24/03/2020 | By Busiswe Mavuso
Of all the cracks in the dam wall that the government has tried to plug over the past two years of the “new dawn”, there’s one that has proven near impossible to fill: the threat that our sovereign debt is set to fall into full-blown junk status. For more than five years, as our finances have deteriorated thanks to an underperforming economy and a corrupted revenue collector, we’ve faced this day of reckoning. This Friday, Moody’s Investors Services — the last agency to have the country on investment grading — may just deliver that reckoning.
We’d best hope that, in this dire economic climate, we escape any adverse judgment. Before the outbreak of the coronavirus, a downgrade posed the biggest risk to the discuss; it’s a crack that desperately needs to be filled.
Now the unfolding crisis of the coronavirus pandemic could by all estimates plunge our economy into a deep recession along with the rest of the globe. Meanwhile, the economy, already constrained by load-shedding, has kept shrinking. The once bustling metropolis of Johannesburg is eerily empty.
Against this uncertain backdrop, with the health minister warning that up to 70% of the population may contract the virus, we face the real prospect of the country’s sovereign ratings being cut to junk status. Moody’s is due on Friday to put out its report card on government attempts to halt the deterioration in fiscal outlook and revive economic
growth.
It’s not absolutely certain that Moody’s will decide on our investment rating on Friday, and it may delay that until November. But those are the factors it highlighted as causes for concern last November when it cut the outlook on SA’s credit rating to negative from stable. That move took us a step closer to losing our final investment-grade assessment.
Reviving the economy clearly isn’t on the cards for this year. The pandemic has put paid to any hopes of that and it may even affect next year’s prospects. There’s a term often used by company executives to explain away a disappointing set of results to the market: exogenous factors. These are developments out of the executive’s control, an event or occurrence that no matter their plans, served to depress earnings. SA, like most countries,
will certainly have this argument as not only ratings agencies but investors assess their investment case.
However, if you strip out the worst effects of the virus, the first quarter’s growth forecasts were not at all promising. Load-shedding placed many small businesses under crippling pressure. Some of our large companies, under stress from record-low confidence levels, announced restructuring plans that inevitably come with job losses.
Minus the exogenous factors of the pandemic, we must be first to admit that there remains much work ahead. One structural reform that would have had an immediate effect on growth would have been to remove as much red tape as possible in providing additional electricity generation. Depressingly, however, we still await movement on the issue, no matter the promises.
With regard to halting the deterioration of public finances, it wouldn’t be fair to say that the government hasn’t seen the urgency of the situation. Finance minister Tito Mboweni served notice of the state’s intent of reducing expenditure in the February budget speech: the minister lay down the gauntlet to unions with his plans to reduce the wage bill of about 1.2-million public servants by more than R160bn.

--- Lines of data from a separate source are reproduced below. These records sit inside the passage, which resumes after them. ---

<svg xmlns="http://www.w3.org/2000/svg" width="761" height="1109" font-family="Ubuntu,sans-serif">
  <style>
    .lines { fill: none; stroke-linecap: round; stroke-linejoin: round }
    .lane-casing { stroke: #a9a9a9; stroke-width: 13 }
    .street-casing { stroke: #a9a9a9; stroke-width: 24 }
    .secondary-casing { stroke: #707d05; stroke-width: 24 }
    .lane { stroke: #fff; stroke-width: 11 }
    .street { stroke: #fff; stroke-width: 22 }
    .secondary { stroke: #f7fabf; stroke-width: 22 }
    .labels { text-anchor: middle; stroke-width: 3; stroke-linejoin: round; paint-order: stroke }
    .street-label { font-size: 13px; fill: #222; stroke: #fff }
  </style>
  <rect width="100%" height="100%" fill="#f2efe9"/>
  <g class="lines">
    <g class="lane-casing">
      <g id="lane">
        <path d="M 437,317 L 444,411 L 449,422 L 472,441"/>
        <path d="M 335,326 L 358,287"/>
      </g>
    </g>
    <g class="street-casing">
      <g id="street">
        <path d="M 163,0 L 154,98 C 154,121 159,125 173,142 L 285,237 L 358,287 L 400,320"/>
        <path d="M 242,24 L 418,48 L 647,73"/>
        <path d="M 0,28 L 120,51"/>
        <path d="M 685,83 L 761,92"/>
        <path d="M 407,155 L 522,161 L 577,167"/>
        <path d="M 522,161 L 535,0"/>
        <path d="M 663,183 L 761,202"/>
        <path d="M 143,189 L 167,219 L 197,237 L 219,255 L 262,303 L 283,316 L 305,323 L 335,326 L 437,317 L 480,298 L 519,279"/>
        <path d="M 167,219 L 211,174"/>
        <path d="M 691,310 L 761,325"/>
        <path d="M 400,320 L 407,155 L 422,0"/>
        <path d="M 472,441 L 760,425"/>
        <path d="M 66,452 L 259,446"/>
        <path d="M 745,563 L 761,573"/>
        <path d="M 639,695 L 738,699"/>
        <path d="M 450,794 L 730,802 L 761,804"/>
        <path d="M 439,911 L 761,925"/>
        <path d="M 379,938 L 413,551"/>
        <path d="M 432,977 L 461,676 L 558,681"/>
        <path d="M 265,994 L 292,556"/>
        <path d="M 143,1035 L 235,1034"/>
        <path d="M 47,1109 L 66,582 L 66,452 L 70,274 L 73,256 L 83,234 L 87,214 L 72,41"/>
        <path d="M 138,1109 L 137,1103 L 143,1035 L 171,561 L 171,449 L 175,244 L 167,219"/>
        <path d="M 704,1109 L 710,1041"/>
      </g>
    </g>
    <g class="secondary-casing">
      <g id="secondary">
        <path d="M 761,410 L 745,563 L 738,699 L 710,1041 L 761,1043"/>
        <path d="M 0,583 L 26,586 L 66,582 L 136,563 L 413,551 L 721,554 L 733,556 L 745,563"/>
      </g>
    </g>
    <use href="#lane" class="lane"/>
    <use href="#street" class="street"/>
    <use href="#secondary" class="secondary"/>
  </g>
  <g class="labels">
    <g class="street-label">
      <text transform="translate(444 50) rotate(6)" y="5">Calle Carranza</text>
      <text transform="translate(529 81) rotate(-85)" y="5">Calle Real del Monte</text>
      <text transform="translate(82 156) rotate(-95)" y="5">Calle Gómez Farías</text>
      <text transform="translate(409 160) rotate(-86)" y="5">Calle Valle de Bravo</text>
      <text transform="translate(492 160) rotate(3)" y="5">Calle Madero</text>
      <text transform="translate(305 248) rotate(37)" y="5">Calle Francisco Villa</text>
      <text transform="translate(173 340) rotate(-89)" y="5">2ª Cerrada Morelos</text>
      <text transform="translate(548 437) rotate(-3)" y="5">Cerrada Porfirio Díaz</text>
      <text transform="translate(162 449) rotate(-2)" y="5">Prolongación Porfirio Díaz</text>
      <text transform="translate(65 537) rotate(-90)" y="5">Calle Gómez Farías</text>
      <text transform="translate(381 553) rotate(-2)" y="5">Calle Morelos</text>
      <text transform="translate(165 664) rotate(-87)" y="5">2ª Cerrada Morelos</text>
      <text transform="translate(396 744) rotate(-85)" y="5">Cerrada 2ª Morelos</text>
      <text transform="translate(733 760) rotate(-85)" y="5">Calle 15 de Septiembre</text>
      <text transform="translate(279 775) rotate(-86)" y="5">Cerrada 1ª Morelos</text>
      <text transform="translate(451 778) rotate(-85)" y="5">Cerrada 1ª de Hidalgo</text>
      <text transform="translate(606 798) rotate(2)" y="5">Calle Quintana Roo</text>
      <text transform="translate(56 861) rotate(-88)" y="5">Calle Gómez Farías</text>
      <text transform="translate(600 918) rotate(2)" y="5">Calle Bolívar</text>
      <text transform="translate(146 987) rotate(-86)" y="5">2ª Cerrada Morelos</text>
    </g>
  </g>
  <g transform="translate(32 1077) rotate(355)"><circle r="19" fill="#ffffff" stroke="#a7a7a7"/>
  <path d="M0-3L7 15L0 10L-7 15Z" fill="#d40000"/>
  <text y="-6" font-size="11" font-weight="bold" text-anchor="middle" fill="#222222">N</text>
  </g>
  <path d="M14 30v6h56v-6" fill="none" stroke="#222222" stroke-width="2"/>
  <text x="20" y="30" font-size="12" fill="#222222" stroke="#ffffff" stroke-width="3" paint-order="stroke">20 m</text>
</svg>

If anything, it demonstrated the state was willing to stomach what will be a bruising battle with public service unions. The existing three-year public sector wage agreement expires only in April 2021, and the last wage agreement in 2018 was significantly higher than budgeted. The state’s request to renegotiate this settlement would mark the first time that an existing wage agreement has been opened.
These are just some of the factors that Moody’s is considering: worsening economic prospects on the back of both external and domestic factors, a deteriorating fiscal outlook as revenue collection remains under pressure and talks on reducing expenditure levels remain just that, talks.
Economists are preparing for the worst. What we have to hope for is that the Treasury’s determination to keep finances under control do give some assurance to Moody’s. An economic revival is certainly off the table in the short term.
But whether we get a Moody’s reprieve until November, what is certain is that SA urgently needs to keep on track with the structural reforms it has long promised. It will imbue the state with credibility at a time when it will count the most as investors settle into a post-coronavirus world, where economies from across the spectrum emerge with
scars.
Countries that can commit to reforms and provide certainty in policymaking will be first to attract investment capital in an even more fiercely competitive post-coronavirus world.